## Dataset excerpts
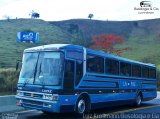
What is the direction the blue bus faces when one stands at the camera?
facing the viewer and to the left of the viewer
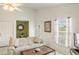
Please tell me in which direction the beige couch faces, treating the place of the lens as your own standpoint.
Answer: facing the viewer and to the right of the viewer

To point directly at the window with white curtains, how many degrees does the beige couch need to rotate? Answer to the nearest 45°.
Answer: approximately 45° to its left
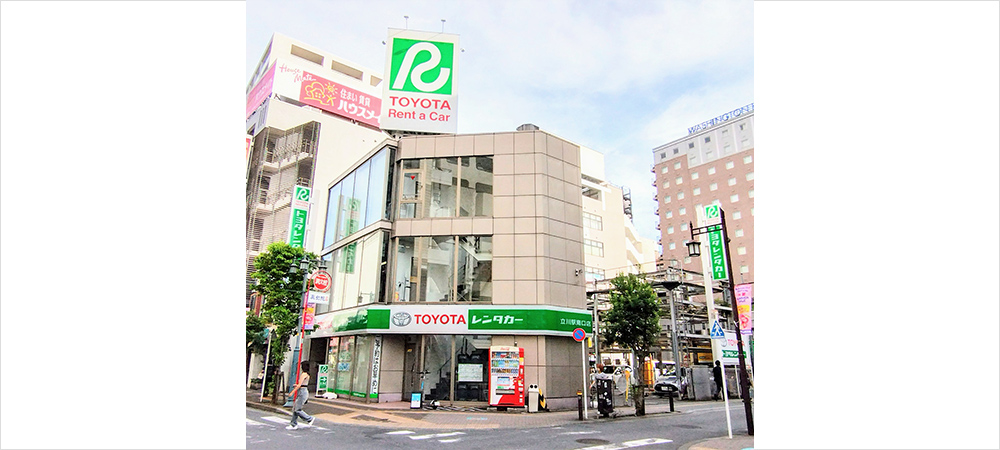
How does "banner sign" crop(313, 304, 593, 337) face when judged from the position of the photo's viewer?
facing the viewer

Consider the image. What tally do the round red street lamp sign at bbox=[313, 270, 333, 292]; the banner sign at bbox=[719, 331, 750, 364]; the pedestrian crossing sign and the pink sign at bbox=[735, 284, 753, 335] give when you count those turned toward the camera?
4

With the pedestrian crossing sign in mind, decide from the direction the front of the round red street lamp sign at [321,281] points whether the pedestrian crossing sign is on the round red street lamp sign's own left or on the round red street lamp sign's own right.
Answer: on the round red street lamp sign's own left

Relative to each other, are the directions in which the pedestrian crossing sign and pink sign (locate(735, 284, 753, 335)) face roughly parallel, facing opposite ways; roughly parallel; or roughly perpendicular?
roughly parallel

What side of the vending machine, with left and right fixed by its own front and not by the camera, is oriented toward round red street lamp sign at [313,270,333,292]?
right

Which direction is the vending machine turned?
toward the camera

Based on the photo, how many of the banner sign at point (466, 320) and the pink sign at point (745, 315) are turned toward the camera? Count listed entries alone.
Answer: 2

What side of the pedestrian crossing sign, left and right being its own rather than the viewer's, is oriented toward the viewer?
front

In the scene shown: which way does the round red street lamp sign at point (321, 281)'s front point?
toward the camera

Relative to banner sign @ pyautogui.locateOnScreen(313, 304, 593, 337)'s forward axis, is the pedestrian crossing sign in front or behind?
in front

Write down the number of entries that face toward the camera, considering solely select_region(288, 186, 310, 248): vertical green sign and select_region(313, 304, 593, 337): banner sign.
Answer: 2

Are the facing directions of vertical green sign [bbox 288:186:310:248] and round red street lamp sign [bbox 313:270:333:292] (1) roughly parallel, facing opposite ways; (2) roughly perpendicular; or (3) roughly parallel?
roughly parallel
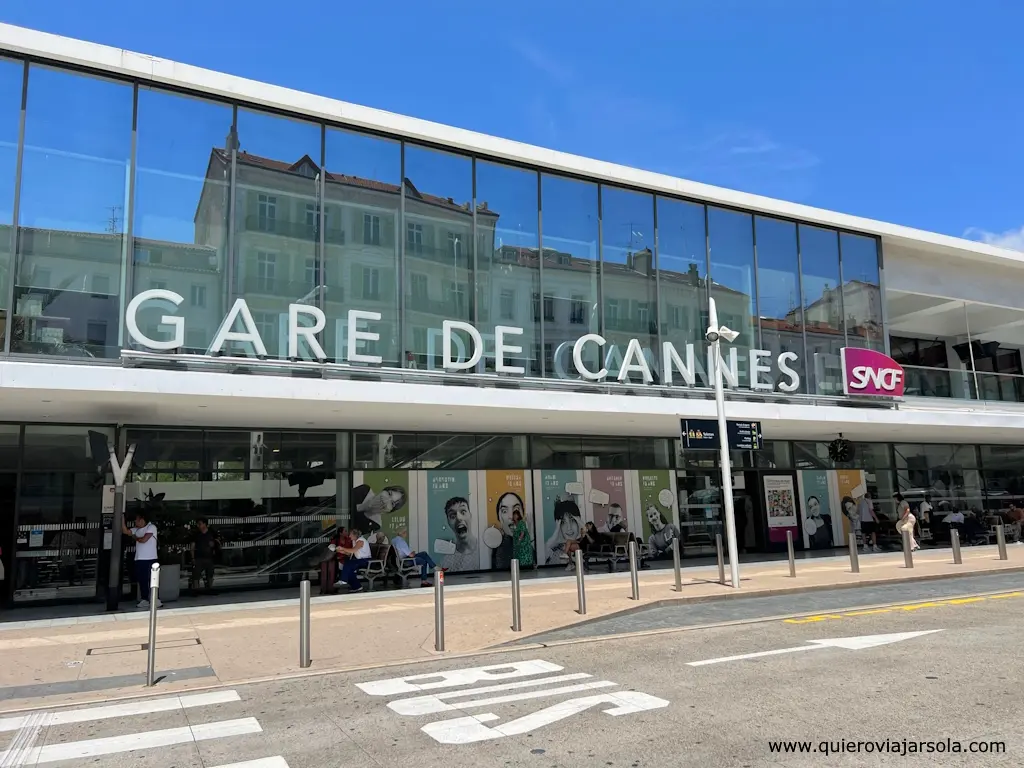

## What is needed
Can you copy, word for word, everything from the start of the listing above down to and including the line containing "Answer: approximately 45° to its left", leaving out the pictures?

## Answer for the task
What is the direction the blue bus faces when one stands at the camera?
facing the viewer and to the left of the viewer
Please tell me in which direction the beige couch faces, treating the place of the lens as your own standpoint.
Answer: facing the viewer and to the right of the viewer

To point directly at the window with white curtains, how many degrees does the beige couch need to rotate? Answer to the nearest 45°.
Answer: approximately 45° to its left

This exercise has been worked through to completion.